What is expected: Locate each line in the rows below that contains the string "HoleEndStyle", and copy those lines.

Data to use:
◆ ◆ ◆

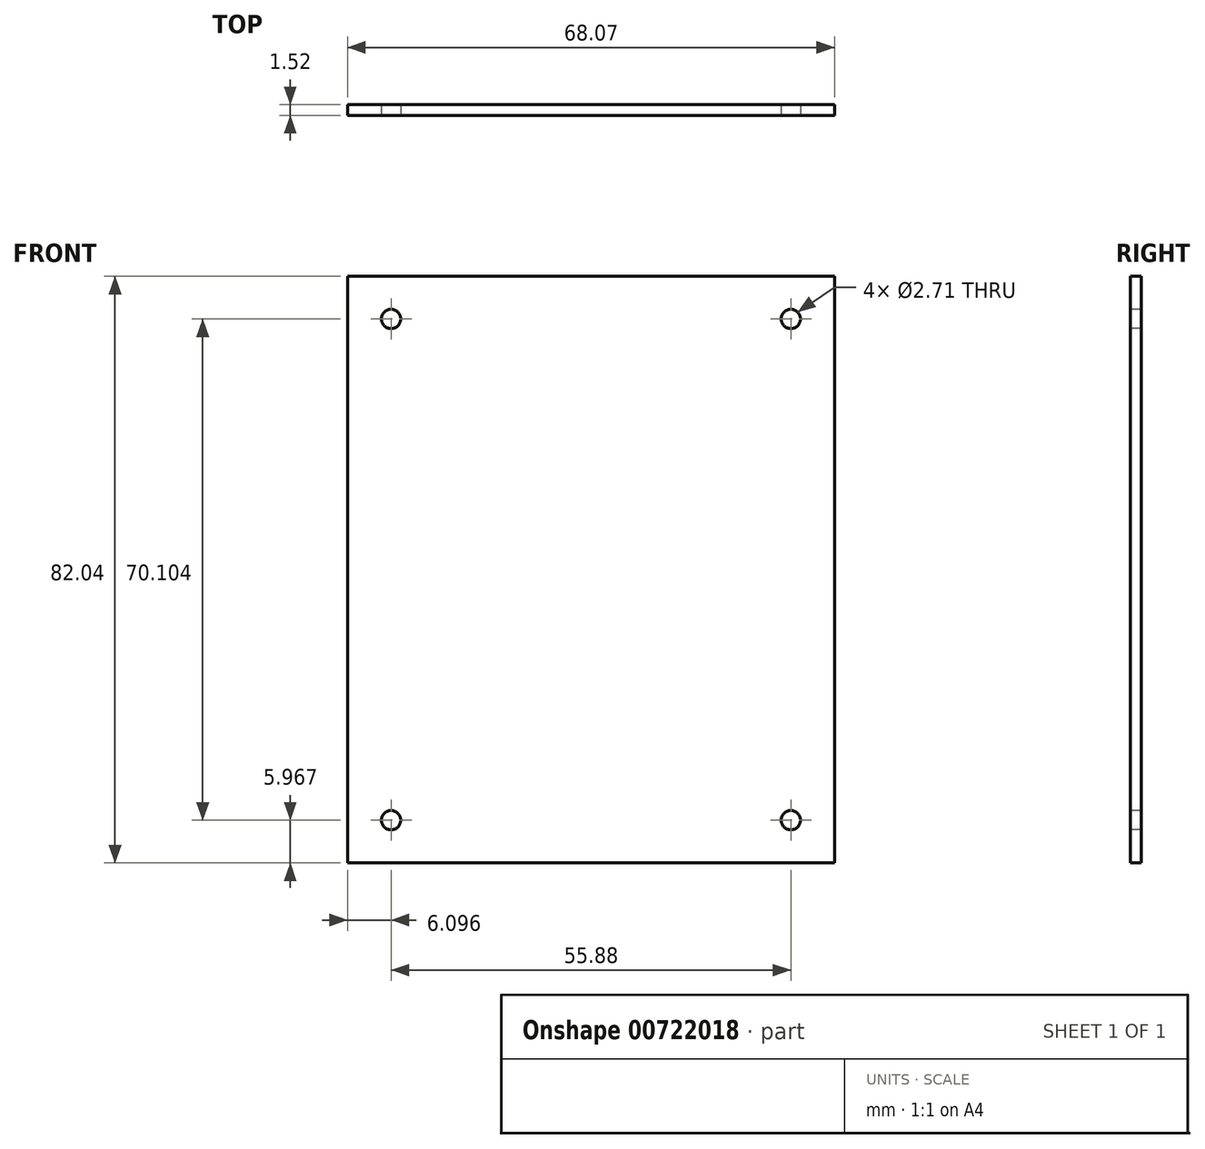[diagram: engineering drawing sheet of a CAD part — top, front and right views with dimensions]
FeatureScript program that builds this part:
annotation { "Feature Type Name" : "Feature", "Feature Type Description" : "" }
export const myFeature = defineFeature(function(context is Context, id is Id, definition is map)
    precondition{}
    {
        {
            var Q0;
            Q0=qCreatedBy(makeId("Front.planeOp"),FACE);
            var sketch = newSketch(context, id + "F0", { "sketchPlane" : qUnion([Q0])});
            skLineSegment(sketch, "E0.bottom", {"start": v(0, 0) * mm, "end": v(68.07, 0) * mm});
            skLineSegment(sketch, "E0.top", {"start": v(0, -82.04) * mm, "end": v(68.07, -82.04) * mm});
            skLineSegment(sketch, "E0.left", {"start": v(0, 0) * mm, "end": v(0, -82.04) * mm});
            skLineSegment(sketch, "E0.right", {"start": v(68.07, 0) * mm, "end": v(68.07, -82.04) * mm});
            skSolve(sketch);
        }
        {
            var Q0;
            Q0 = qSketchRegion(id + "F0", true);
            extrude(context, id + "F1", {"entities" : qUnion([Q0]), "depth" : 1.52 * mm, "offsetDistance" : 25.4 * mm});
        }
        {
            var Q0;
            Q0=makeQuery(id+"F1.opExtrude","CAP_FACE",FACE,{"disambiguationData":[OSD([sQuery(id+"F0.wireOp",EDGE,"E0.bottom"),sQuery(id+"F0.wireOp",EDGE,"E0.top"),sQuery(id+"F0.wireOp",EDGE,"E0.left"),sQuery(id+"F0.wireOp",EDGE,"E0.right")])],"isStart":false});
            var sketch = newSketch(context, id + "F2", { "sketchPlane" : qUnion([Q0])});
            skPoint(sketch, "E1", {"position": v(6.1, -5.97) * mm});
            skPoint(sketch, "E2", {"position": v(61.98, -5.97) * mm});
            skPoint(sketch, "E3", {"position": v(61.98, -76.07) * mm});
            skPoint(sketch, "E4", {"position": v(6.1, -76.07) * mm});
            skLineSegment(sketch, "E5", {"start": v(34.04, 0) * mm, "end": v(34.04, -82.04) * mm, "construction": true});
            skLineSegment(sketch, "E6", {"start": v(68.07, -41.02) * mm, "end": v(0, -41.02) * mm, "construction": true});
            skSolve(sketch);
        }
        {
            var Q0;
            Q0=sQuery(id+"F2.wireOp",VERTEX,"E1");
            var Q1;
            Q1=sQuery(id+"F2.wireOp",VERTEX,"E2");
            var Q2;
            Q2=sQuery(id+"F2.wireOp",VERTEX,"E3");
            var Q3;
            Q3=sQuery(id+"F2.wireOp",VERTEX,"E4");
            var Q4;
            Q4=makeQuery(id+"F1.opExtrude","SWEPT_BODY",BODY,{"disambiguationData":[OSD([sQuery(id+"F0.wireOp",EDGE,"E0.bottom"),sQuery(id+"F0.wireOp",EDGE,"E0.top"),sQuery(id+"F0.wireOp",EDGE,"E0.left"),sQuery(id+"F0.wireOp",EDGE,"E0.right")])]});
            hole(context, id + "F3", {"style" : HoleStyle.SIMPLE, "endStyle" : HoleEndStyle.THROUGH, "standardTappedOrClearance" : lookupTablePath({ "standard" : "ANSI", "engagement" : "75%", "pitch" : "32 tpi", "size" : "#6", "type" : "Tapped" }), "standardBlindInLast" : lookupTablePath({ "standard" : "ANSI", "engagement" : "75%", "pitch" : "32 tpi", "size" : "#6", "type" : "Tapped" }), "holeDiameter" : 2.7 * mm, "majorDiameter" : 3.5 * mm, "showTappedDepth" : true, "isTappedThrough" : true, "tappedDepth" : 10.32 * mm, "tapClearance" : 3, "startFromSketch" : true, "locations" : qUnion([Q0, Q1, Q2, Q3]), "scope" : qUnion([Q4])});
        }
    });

◆ ◆ ◆

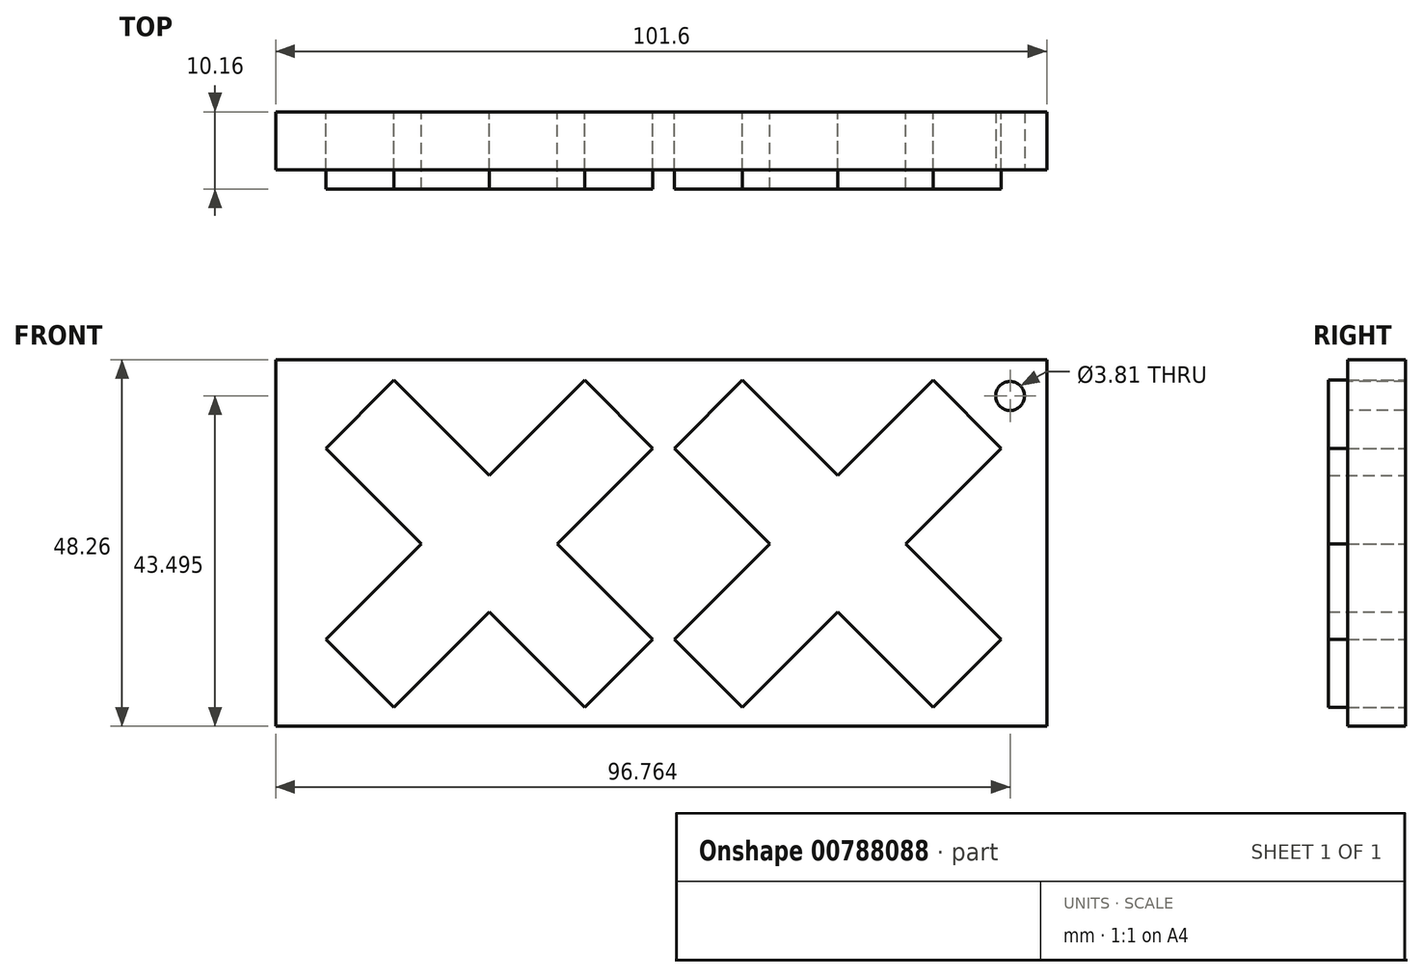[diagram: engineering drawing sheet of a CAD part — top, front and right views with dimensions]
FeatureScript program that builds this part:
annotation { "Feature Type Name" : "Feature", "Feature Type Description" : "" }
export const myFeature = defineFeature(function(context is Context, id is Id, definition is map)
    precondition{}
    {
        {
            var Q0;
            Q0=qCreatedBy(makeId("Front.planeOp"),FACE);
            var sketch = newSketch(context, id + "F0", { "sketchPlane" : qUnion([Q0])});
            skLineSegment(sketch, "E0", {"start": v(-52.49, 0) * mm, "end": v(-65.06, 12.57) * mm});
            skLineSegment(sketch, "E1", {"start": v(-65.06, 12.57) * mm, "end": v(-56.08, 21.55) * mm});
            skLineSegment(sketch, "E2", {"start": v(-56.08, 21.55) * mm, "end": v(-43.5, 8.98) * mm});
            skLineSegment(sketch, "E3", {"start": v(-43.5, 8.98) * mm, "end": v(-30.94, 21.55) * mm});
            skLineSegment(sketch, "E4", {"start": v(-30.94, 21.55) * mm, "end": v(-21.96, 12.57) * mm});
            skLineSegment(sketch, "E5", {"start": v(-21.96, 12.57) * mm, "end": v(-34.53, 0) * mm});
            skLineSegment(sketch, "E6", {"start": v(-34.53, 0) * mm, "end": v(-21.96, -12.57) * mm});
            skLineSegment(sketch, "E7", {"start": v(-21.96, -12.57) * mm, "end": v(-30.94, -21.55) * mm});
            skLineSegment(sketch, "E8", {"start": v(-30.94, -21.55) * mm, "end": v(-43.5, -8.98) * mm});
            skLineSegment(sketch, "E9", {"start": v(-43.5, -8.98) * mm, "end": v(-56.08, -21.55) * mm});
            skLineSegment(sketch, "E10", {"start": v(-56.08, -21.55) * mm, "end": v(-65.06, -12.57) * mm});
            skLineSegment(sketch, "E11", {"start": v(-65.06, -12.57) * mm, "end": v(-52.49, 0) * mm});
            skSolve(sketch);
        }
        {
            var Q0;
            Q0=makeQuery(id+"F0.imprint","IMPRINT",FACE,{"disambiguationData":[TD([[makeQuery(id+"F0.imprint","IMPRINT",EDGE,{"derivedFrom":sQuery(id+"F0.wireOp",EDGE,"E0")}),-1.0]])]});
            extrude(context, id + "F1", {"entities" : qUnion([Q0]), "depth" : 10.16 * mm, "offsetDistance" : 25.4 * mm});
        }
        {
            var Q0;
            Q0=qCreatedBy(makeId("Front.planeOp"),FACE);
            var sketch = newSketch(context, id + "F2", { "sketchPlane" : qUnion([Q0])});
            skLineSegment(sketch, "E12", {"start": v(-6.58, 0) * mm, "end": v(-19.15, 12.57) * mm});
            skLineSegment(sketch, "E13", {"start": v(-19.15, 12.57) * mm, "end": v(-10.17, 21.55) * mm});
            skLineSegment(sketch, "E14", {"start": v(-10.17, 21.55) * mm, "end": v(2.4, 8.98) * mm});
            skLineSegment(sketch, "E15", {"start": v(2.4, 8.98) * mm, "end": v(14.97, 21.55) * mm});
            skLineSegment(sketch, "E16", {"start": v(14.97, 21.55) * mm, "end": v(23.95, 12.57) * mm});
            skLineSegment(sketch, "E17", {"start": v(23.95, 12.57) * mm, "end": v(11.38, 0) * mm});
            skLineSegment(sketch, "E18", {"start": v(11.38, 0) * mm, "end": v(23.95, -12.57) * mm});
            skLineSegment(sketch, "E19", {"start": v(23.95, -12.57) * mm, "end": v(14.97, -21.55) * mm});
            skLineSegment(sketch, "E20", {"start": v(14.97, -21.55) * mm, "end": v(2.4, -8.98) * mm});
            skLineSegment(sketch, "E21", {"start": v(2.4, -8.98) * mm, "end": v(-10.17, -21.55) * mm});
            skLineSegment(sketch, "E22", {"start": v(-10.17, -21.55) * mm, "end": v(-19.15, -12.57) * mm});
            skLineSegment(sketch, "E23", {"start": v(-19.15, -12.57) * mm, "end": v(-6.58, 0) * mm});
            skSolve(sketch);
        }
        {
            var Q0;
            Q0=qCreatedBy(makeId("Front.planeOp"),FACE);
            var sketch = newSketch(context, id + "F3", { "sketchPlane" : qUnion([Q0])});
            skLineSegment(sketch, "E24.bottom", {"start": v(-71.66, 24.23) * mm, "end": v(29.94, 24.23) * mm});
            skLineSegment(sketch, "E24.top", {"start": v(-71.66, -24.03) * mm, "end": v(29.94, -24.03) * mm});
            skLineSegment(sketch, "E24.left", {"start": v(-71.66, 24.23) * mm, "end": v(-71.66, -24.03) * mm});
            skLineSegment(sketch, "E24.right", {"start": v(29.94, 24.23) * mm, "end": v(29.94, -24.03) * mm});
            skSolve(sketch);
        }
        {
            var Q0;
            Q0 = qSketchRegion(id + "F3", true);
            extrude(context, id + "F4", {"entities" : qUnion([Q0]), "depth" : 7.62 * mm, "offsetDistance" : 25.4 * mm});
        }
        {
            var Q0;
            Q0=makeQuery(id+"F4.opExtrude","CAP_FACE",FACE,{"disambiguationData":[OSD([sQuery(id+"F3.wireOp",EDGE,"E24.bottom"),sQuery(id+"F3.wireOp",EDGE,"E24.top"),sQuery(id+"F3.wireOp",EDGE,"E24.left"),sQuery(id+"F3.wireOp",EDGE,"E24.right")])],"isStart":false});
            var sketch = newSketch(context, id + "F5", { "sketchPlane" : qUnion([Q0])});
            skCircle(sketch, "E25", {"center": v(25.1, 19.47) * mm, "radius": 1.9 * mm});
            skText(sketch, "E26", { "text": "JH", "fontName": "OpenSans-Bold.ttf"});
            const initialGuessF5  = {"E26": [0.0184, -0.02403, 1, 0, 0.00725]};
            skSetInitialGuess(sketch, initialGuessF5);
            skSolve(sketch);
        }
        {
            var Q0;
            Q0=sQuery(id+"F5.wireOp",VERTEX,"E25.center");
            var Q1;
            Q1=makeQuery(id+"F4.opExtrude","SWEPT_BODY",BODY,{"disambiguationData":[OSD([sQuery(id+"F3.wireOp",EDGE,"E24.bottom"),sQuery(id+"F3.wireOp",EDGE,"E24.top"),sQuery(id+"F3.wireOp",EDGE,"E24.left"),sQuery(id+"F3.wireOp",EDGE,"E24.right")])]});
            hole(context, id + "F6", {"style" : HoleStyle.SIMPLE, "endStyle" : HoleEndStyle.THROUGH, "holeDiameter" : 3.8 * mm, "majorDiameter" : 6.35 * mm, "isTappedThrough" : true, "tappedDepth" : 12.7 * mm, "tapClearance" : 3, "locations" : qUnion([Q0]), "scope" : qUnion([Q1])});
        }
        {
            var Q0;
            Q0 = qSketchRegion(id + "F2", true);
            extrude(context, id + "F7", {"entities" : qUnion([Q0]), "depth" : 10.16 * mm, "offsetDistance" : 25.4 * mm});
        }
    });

◆ ◆ ◆

Solution:
            hole(context, id + "F3", {"style" : HoleStyle.SIMPLE, "endStyle" : HoleEndStyle.THROUGH, "standardTappedOrClearance" : lookupTablePath({ "standard" : "ANSI", "engagement" : "75%", "pitch" : "32 tpi", "size" : "#6", "type" : "Tapped" }), "standardBlindInLast" : lookupTablePath({ "standard" : "ANSI", "engagement" : "75%", "pitch" : "32 tpi", "size" : "#6", "type" : "Tapped" }), "holeDiameter" : 2.7 * mm, "majorDiameter" : 3.5 * mm, "showTappedDepth" : true, "isTappedThrough" : true, "tappedDepth" : 10.32 * mm, "tapClearance" : 3, "startFromSketch" : true, "locations" : qUnion([Q0, Q1, Q2, Q3]), "scope" : qUnion([Q4])});
            hole(context, id + "F6", {"style" : HoleStyle.SIMPLE, "endStyle" : HoleEndStyle.THROUGH, "holeDiameter" : 3.8 * mm, "majorDiameter" : 6.35 * mm, "isTappedThrough" : true, "tappedDepth" : 12.7 * mm, "tapClearance" : 3, "locations" : qUnion([Q0]), "scope" : qUnion([Q1])});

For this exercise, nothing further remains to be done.